Вокруг зазвенели тетивы самострелов, но Паллас не стояла на месте, а прыгнула вглубь спасительного пылевого облака и покатилась. Стрелы пели вокруг, клацали, отскакивая от камней мостовой, трепетали, вонзаясь в дерево. Прохожие с воплями и визгом бросились врассыпную, спасая свою жизнь.

Встав на ноги, Паллас сделала движение запястьем, как недавно на барже, только теперь вместо золотых монет меж пальцев у нее оказался «бычий глаз»: один, второй, третий, четвертый.

Кровь пела в ушах, жестокий восторг наполнял грудь.

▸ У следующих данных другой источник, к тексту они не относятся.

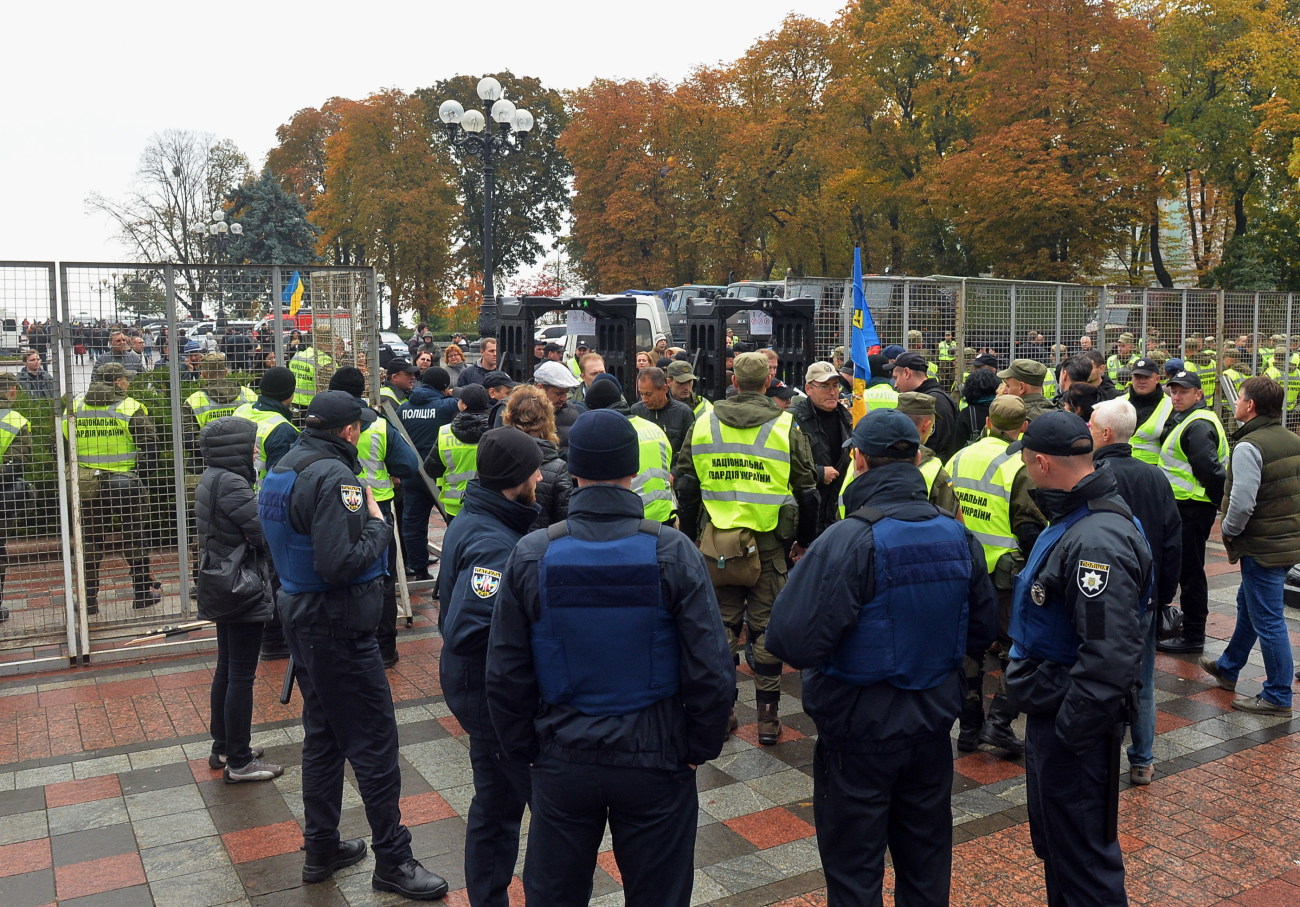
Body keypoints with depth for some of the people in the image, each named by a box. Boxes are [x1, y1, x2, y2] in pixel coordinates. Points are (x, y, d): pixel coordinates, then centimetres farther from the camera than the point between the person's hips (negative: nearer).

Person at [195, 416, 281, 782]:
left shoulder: (212, 479, 8)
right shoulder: (230, 484, -22)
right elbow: (264, 531, -23)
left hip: (222, 591, 10)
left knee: (226, 670, 19)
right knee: (241, 676, 0)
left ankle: (223, 748, 32)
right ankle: (239, 762, 10)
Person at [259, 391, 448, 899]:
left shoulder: (283, 470, 8)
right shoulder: (334, 477, -22)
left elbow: (289, 542, 12)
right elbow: (340, 564, -28)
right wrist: (378, 525, -13)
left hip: (301, 618, 10)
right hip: (338, 628, -10)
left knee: (323, 733, 19)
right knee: (374, 741, 0)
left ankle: (321, 849, 31)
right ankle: (392, 861, 11)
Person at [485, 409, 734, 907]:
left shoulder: (531, 554, -9)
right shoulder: (673, 552, -14)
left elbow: (505, 674, -3)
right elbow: (710, 669, -11)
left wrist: (522, 748, 10)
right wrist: (701, 747, 3)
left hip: (562, 759, 1)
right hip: (655, 756, -1)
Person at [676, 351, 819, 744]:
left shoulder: (703, 424, 2)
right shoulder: (787, 426, -4)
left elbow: (685, 486, 5)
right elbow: (807, 492, 1)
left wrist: (689, 537, 15)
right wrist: (805, 541, 13)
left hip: (715, 542, 2)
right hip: (768, 544, -1)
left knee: (722, 627, 12)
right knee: (765, 628, 7)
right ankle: (768, 718, 13)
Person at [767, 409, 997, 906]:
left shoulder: (848, 540, -25)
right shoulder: (958, 535, -5)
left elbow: (792, 642, -29)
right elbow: (980, 632, 5)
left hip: (859, 728, -5)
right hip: (933, 721, 6)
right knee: (927, 860, 23)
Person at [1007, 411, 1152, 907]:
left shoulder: (1096, 541, -27)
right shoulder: (1074, 520, 8)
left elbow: (1109, 655, -31)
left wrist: (1071, 732, -24)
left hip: (1072, 726, -10)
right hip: (1050, 714, 10)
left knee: (1081, 857, 5)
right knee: (1053, 844, 25)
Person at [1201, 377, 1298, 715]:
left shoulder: (1248, 447, -21)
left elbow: (1242, 501, -27)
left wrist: (1230, 531, -8)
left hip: (1263, 546, -10)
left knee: (1267, 619, 0)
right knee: (1248, 602, 24)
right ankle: (1227, 668, 40)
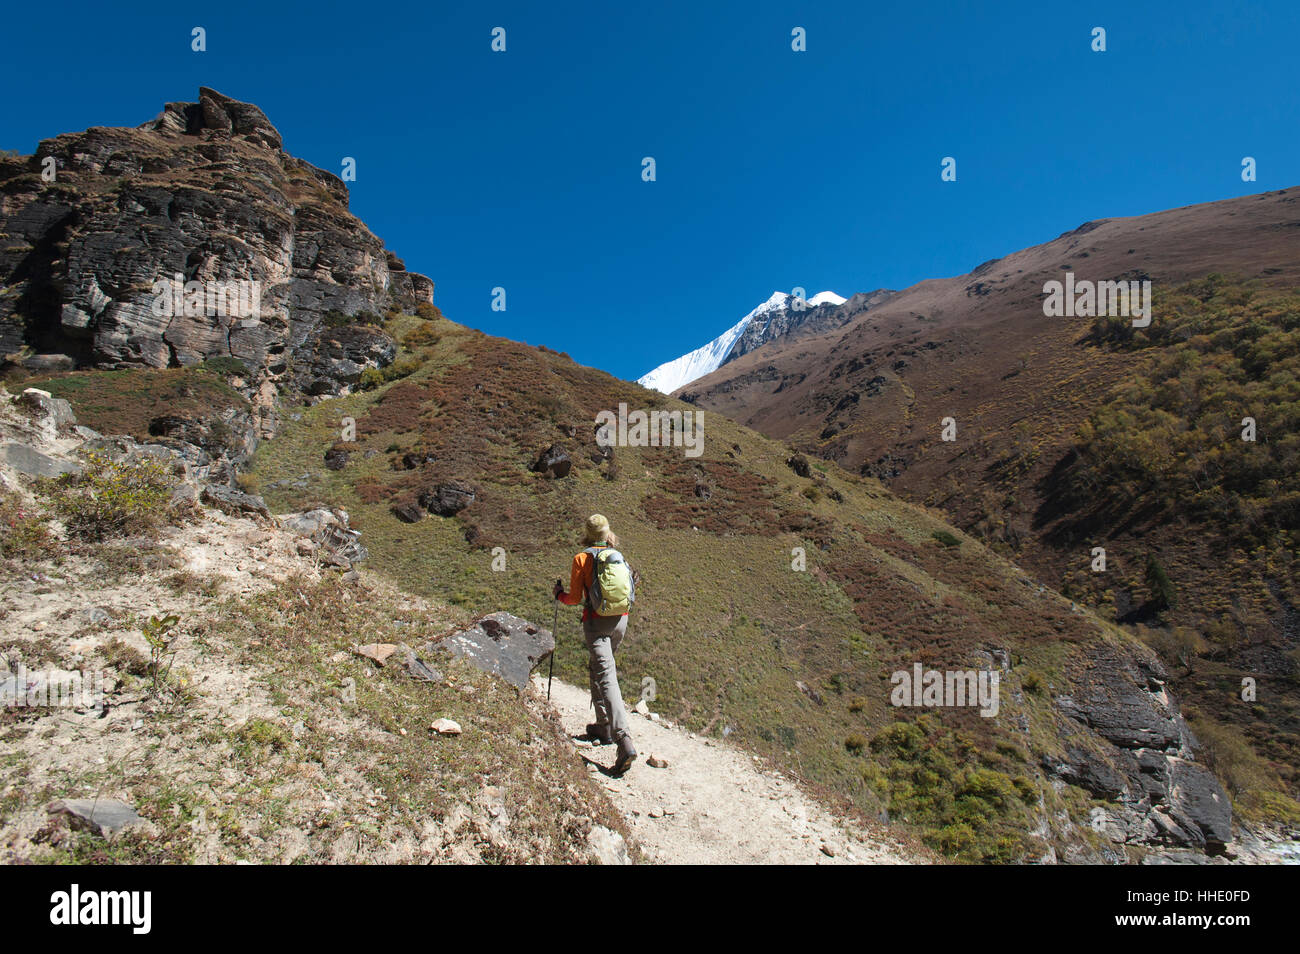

Оскалившись в счастливой улыбке, Паллас поставила один «бычий глаз» в положение готовности и при помощи все того же тэкко швырнула его через улицу, в тот склад, откуда гуще всего летели стрелы. Из разбитых окон с гудением рванулось пламя, фасад здания покачнулся и рухнул целиком.

«Достаточно, они наверняка уже заметили», – подумала она, повернулась и припустила в сторону Крольчатников.

«Ну, давайте бегите за мной, ублюдки, – пела она себе на ходу. – В погоню за мной, все до единого!»

«Вперед!»

Они услышали ее и покинули убежища: десять, пятнадцать, тридцать мужчин с беспощадными глазами неслись за ней, неутомимые, как волки, корча гримасы ярости на бегу, а она уводила их все дальше от токали и все глубже в царство Подданных Арго. Тем временем позади нее ожили обломки здания, которое она обрушила на голову Берну, содрогаясь и ворочаясь с боку на бок, точно мертвая гусеница, рождающая молодых ос.

Это выбирался на свободу Берн.

Паллас опустила голову и помчалась как ветер.